Ce problème n’existe pas dans le nord. En Chine, qui est une civilisation née dans le bassin du Fleuve Jaune (Huanghe), nous avons affaire à une zone climatique modérément froide, comparable à nos latitudes. Il n’y existe aucun tabou alimentaire. On y mange de tout : des serpents, des singes, des insectes, des tortues et donc aussi du porc. C’est même cet animal-là qui forme l’essentiel de l’élevage en Chine. Le signe chinois, qui signifie tout à la fois « maison », « foyer » et « famille » (jia), est constitué d’un toit, avec, sous lui, un cochon. Les Chinois accueillent l’Année du Cochon avec joie et les jeunes mariés espèrent, au cours de ces douze mois, avoir un enfant.

 

Et qu’en est-il parmi les peuples indo-européens, que l’on a improprement appelés naguère « Aryens », selon le nom que se donnaient les Indo-Iraniens ? L’opposition nord-sud, que nous avons évoquée en début d’article, est aussi d’application dans le monde indo-européen.
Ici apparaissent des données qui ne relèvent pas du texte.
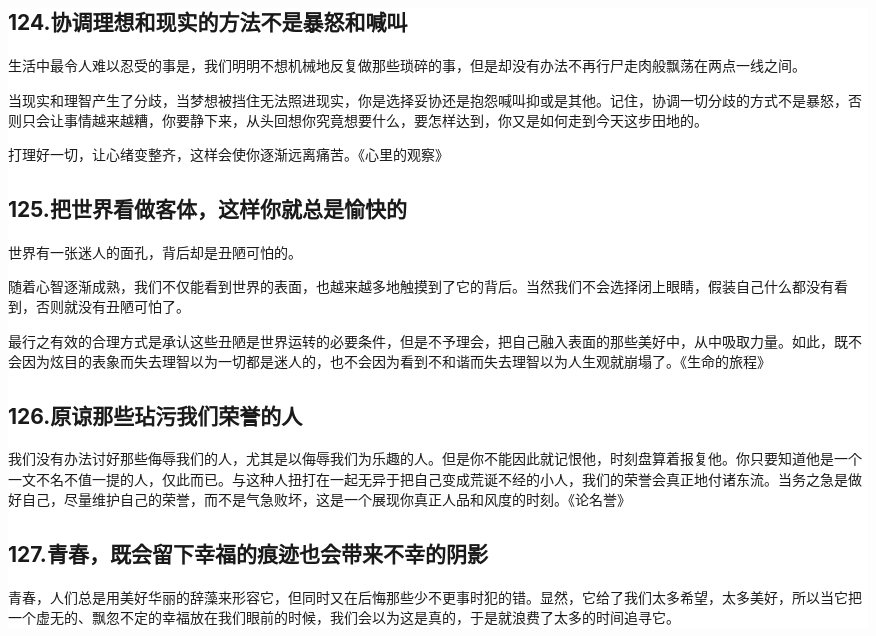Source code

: </div>
</div>


## 124.协调理想和现实的方法不是暴怒和喊叫

<div class="p">
<div class="wavy">


生活中最令人难以忍受的事是，我们明明不想机械地反复做那些琐碎的事，但是却没有办法不再行尸走肉般飘荡在两点一线之间。

当现实和理智产生了分歧，当梦想被挡住无法照进现实，你是选择妥协还是抱怨喊叫抑或是其他。记住，协调一切分歧的方式不是暴怒，否则只会让事情越来越糟，你要静下来，从头回想你究竟想要什么，要怎样达到，你又是如何走到今天这步田地的。

打理好一切，让心绪变整齐，这样会使你逐渐远离痛苦。《心里的观察》

</div>
</div>


## 125.把世界看做客体，这样你就总是愉快的

<div class="p">
<div class="wavy">


世界有一张迷人的面孔，背后却是丑陋可怕的。

随着心智逐渐成熟，我们不仅能看到世界的表面，也越来越多地触摸到了它的背后。当然我们不会选择闭上眼睛，假装自己什么都没有看到，否则就没有丑陋可怕了。

最行之有效的合理方式是承认这些丑陋是世界运转的必要条件，但是不予理会，把自己融入表面的那些美好中，从中吸取力量。如此，既不会因为炫目的表象而失去理智以为一切都是迷人的，也不会因为看到不和谐而失去理智以为人生观就崩塌了。《生命的旅程》

</div>
</div>


## 126.原谅那些玷污我们荣誉的人

<div class="p">
<div class="wavy">


我们没有办法讨好那些侮辱我们的人，尤其是以侮辱我们为乐趣的人。但是你不能因此就记恨他，时刻盘算着报复他。你只要知道他是一个一文不名不值一提的人，仅此而已。与这种人扭打在一起无异于把自己变成荒诞不经的小人，我们的荣誉会真正地付诸东流。当务之急是做好自己，尽量维护自己的荣誉，而不是气急败坏，这是一个展现你真正人品和风度的时刻。《论名誉》

</div>
</div>


## 127.青春，既会留下幸福的痕迹也会带来不幸的阴影

<div class="p">
<div class="wavy">


青春，人们总是用美好华丽的辞藻来形容它，但同时又在后悔那些少不更事时犯的错。显然，它给了我们太多希望，太多美好，所以当它把一个虚无的、飘忽不定的幸福放在我们眼前的时候，我们会以为这是真的，于是就浪费了太多的时间追寻它。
En Europe et en Russie, le porc est totalement accepté dans les régimes alimentaires. En Asie du Sud, il n’entre pas dans la cuisine, même chez ceux qui ne suivent pas un régime végétarien. Le sanskrit ne connaît d’ailleurs pas de mot pour désigner le « porc domestiqué » ; il ne connaît seulement qu’un mot, « varahaa », pour le « porc sauvage ». Seules les castes « impures », les plus basses dans la hiérarchie indienne, gardent quelque fois des porcs ; il y a souvent des émeutes quand un de leurs porcs s’échappe et s’égare dans un quartier musulman.

 

Et qu’en est-il entre l’Inde et la Russie, en Asie centrale ? Cette région nous réserve une fameuse surprise. Les archéologues savent que s’ils tombent sur un site de 2000 av. J.C. qui ne contient aucun trace de la présence de porcs, ils l’identifient automatiquement comme indo-européen (1). C’est pour eux une règle d’or. Eviter la viande de porc était donc une caractéristique typique des « Aryens », qui les distinguaient des autres peuples de cette vaste région. On ne doit donc pas partir du principe qu’il y a, d’une part, des Sémites hostiles au cochon et, d’autre part, des « Aryens » adorateurs du cochon.

 

boaravatar.jpgVishnou le Sanglier

 

Malgré ce rejet du porc chez leurs ancêtres, les Hindous, qui ne mangent pas davantage de porc que les musulmans, ont réussi tout de même à jeter un trouble sacré parmi les musulmans, en évoquant un suidé. Les adorateurs de Vishnou croient que leur dieu se montre à intervalles réguliers dans le monde par le truchement d’une incarnation. Ces incarnations suivent une sorte de modèle ascendant, comme dans la doctrine de l’évolution de Darwin, raison pour laquelle cette doctrine évolutionniste n’a jamais choqué les Hindous. Bien avant que Vishnou ne viennent sur terre, en tant que Rama, ou que Krishna, il fut successivement poisson, tortue et, ensuite, sanglier, « varaaha ». Les musulmans s’insurgent lorsque les chrétiens présente Dieu sous la forme d’un homme souffrant ou humble, comme Jésus le fils du charpentier, ou Krishna comme conducteur de chariot. Alors quand on représente Dieu sous les formes d’un suidé, on tombe pour eux dans le blasphème suprême !

 

« Moestajrik » / «  ‘t Pallieterke ».

(article paru dans « ‘t Pallieterke », Anvers, 21 février 2007 ; trad. franç. : octobre 2010).

 

Note :

 

(1) (ndt) Les Indo-Européens d’Asie centrale sont nomades. L’élevage du porc est signe de sédentarité, comme l’indique d’ailleurs le signe chinois « jia », évoqué par notre auteur.